Гвендолин забыла обо всем, кроме своего несчастного положения, которое пыталась представить Деронде в этой сбивчивой речи. Слез не было, и глаза сияли сухим лихорадочным блеском, а в голосе слышалось сдавленное рыдание.

Испытанные в эту минуту чувства Деронда впоследствии называл ужасными. Слова казались ему такими же бесполезными для спасения Гвендолин, как бесполезно под натиском безжалостных волн спасать судно, терпящее бедствие в открытом море. Как он мог изменить горькую судьбу этого молодого создания? Деронда боялся что-нибудь произнести. Он перебирал в памяти подходящие слова, но все они казались только выражением беспомощного отчаяния. Прежде всего ему хотелось сурово произнести: «Признайтесь во всем мужу. Ничего от него не скрывайте», – но этот совет надо было развить подробно, чтобы Гвендолин его поняла, однако прежде чем Деронда успел произнести первое слово, дверь распахнулась, и в комнату вошел Грандкорт.

Чтобы убедиться в справедливости подозрения, Грандкорт специально вернулся раньше времени и застал поразившую его картину: страдальческое, по-монашески обрамленное черной накидкой лицо жены, и в трех шагах от нее стоит Деронда с таким печальным видом, словно созерцает смертные муки возлюбленной. Не выразив ни малейшего удивления, Грандкорт кивнул гостю, снова взглянул на Гвендолин и, пройдя мимо них, удобно устроился в кресле.

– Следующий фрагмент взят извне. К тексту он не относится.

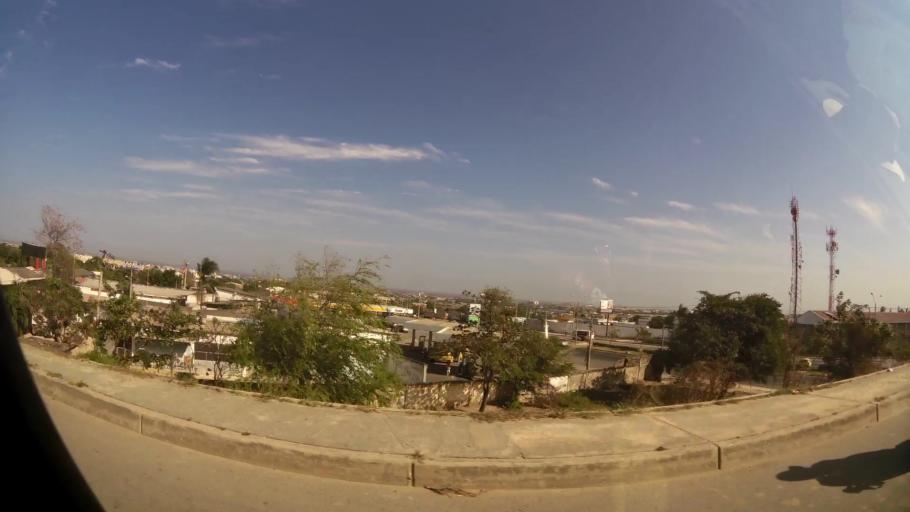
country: CO
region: Atlantico
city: Soledad
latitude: 10.9235
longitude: -74.8159
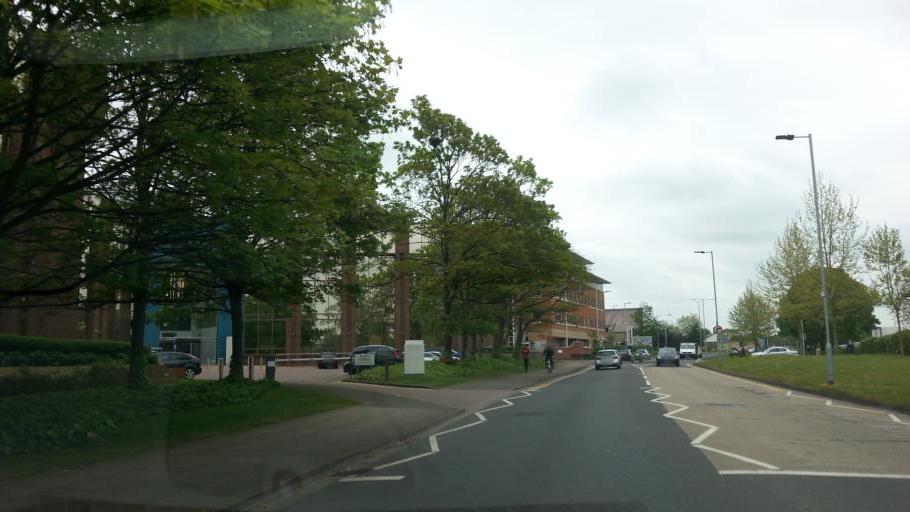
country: GB
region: England
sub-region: Peterborough
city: Peterborough
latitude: 52.5748
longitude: -0.2360
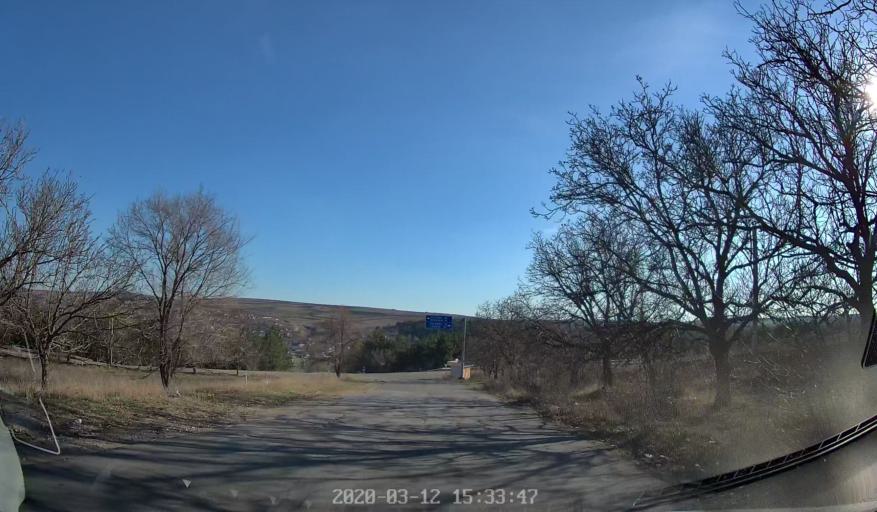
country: MD
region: Chisinau
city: Ciorescu
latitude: 47.1400
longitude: 28.9377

Увидев мужа, Гвендолин вздрогнула, однако не двинулась с места. В эту минуту она не могла притвориться и испытывала лишь тупое отчаяние оттого, что жизненно важный разговор так грубо прервался. Занавес опустился. Деронде, естественно, не оставалось ничего другого, как сохранять внешнее спокойствие и невозмутимость. Он понимал, что ждет Гвендолин после того, как супруг застал ее наедине с посторонним мужчиной, к тому же в состоянии глубокого волнения. Чувствуя, что, оставаясь дольше, он только укрепит возможные подозрения Грандкорта, Деронда лаконично произнес:

– Мне пора. До свидания.

Он протянул ей руку, и Гвендолин позволила ему пожать ледяные пальцы, однако не ответила на слова прощания.

Едва Деронда вышел из комнаты, она бросилась в кресло в ожидании наказания, но Грандкорт не сказал ни слова, вполне удовлетворенный тем, что раскрыл обман. Вечером они должны были отправиться на бал, но Гвендолин, сославшись на плохое самочувствие, отказалась, и Грандкорт, даже не ухмыльнувшись на жалобу жены, уехал один.